In this paper, we propose a PM method for single deteriorating equipment having multiple yield quality problems. It is assumed that the yield stage is coupled with the equipment quality state, and a stochastic breakdown can also occur besides the quality failure. Moreover, the equipment cannot return to normal operating condition without repair. We assume that there are two decision actions including MM and MR in each observation state. The preventive maintenance is MM, which can be performed in a deteriorating quality state, while the MR is forced to be implemented in a failure state. A discrete-state continuous-time SMDP model is proposed to present the deterioration process of the equipment. The Q-P method in the RL framework is utilized to solve the SMDP model. Given the product quality inspection data with certain detection errors, the optimal maintenance strategy based on each observed state is produced by taking into account the goal of maximizing the long-run expected SARR. The PM time is capable of being achieved by a simulation method.

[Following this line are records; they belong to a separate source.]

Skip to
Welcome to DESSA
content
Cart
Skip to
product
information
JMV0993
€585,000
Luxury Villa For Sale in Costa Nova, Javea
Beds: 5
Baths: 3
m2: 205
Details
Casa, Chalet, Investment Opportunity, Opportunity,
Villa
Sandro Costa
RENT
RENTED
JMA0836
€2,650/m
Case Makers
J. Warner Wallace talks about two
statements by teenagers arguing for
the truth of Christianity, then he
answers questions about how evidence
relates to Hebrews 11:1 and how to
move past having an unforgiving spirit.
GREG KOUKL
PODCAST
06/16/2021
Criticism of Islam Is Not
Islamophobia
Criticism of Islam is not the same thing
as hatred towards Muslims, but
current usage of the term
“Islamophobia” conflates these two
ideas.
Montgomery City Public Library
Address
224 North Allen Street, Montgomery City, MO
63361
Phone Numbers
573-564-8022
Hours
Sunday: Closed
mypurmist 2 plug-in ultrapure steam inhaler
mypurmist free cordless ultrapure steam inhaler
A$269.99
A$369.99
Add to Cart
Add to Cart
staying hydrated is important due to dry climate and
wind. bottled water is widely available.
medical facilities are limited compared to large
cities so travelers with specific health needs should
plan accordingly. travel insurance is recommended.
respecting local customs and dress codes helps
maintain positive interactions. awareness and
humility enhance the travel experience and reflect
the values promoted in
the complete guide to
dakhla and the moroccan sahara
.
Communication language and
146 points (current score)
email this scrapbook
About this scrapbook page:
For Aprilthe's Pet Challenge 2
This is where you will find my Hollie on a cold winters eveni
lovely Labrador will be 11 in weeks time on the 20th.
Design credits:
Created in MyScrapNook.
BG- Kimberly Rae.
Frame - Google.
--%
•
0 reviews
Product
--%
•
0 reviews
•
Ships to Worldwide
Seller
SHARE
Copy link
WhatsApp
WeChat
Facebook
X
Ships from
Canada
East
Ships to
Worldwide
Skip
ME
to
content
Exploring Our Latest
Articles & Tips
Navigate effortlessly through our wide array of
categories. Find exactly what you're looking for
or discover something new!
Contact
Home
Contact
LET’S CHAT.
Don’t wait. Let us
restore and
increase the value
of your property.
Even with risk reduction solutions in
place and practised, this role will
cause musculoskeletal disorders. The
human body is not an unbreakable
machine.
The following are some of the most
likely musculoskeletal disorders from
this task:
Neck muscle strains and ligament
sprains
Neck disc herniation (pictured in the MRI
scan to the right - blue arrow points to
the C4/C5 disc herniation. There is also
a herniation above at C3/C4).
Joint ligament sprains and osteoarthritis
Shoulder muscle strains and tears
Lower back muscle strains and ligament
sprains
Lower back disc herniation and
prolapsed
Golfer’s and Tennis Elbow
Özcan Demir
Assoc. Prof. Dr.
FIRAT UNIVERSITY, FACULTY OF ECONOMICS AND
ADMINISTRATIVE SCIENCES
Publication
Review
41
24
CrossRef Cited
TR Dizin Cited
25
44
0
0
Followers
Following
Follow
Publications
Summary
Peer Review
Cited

Through the simulation examples, it is proved that the proposed method adopted in this paper is capable of solving the PM problems of the equipment under dynamic environment. The experimental results also prove that the proposed method can outperform the standard sequential preventive maintenance method with unequal time interval. The change of maintenance action rules is further shown, which is not progressive with the increase of maintenance times and unqualified rate. It can also be observed that the PM time depends on the observed state, and it decreases as the total number of products produced increases and also decreases monotonically as the number of unqualified products increases for a given total number of products produced. Moreover, an increase in the number of maintenance times will also cause a decrease in the PM time. In addition, the influences of the main parameters on the optimization goal are also investigated.

#### Data Availability

The relevant data of calculation used to support the findings of this study are included within the article.

#### Conflicts of Interest

The authors declare that they have no conflicts of interest regarding the publication of this paper.

#### Acknowledgments

This work was supported by the Natural Science Foundation of Liaoning Province under Grant 20180550746 and the National Science Foundation of China under Grant 61901283.